Clearly, the infinite-loopiness happens when the recordAccessParser calls back to the lvalueParser.

I can change the recordAccessParser thusly:

recordAccessParser = (uncurry RecordAccess) <$> do {                                                                      
          record <- atomParser;                                                                                                         
          char '.';                                                                                                                     
          atom <- atomParser;                                                                                                           
          return (Id record, atom)                                                                                                      
          }

and it terminates.

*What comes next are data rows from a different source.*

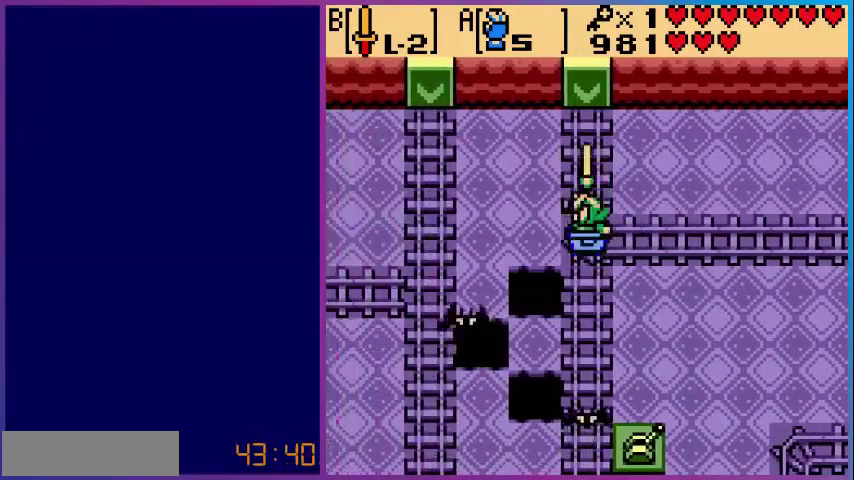
{"buttons": ["B", "DPAD_DOWN"], "events": [[160, "B", "up"], [200, "B", "down"], [320, "DPAD_DOWN", "down"], [360, "B", "up"], [440, "B", "down"]]}
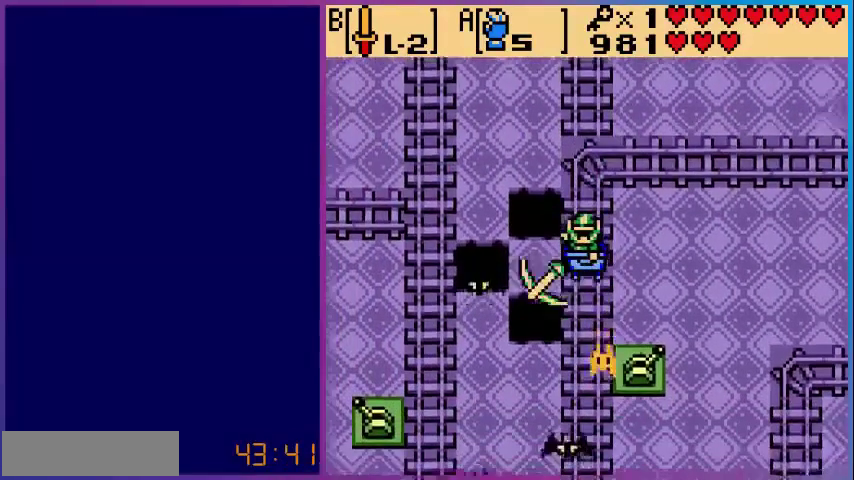
{"buttons": [], "events": [[40, "B", "up"], [120, "B", "down"], [120, "DPAD_DOWN", "up"], [280, "B", "up"]]}
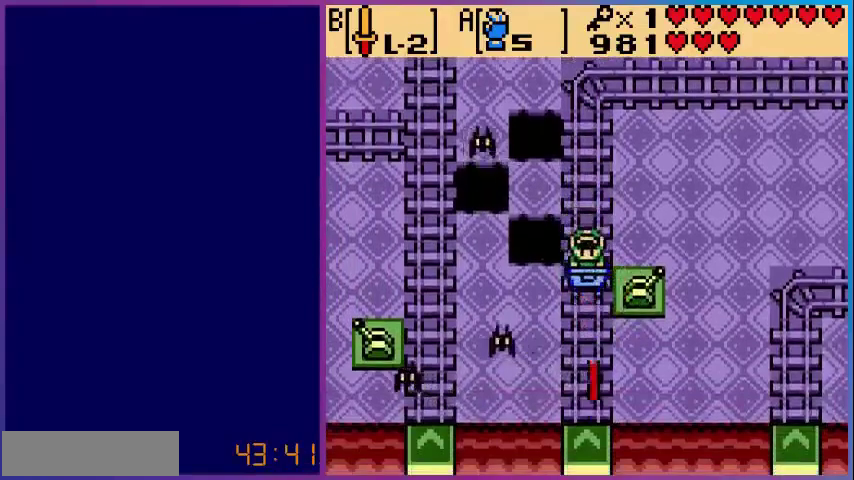
{"buttons": [], "events": [[280, "DPAD_LEFT", "down"], [520, "DPAD_LEFT", "up"]]}
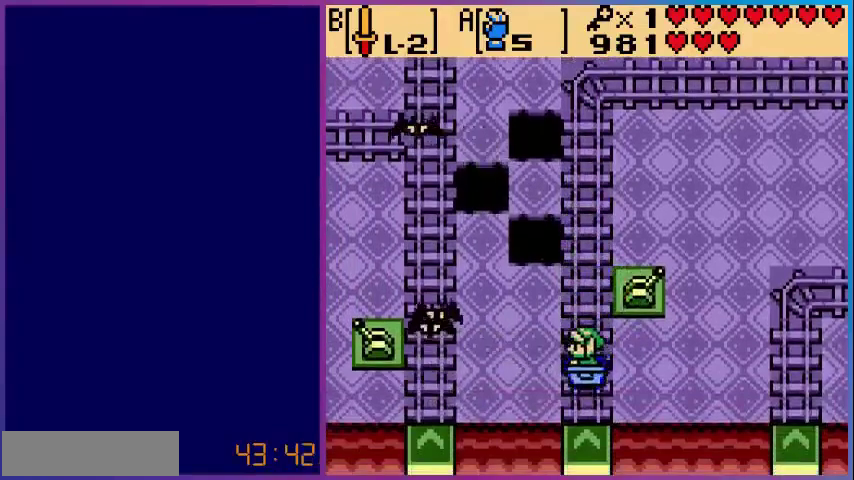
{"buttons": [], "events": []}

However, it will not parse record access more than a single level deep:

Parsec.parse lvalueParser "" "record_1.field_1.field_2"
#=> RecordAccess (Id record_1) (Id field_1)

And I expect

#=> RecordAccess (RecordAccess (Id record_1) (Id field_1)) (Id field_2)

I looked at chainl1, but the type of the chaining parser is a -> a -> a, and that doesn't match the type of LValue that reflects the grammar. I also looked at many; however I don't have a constant prefix for each term - the left recursion term is what I'm trying to parse into part of the result type.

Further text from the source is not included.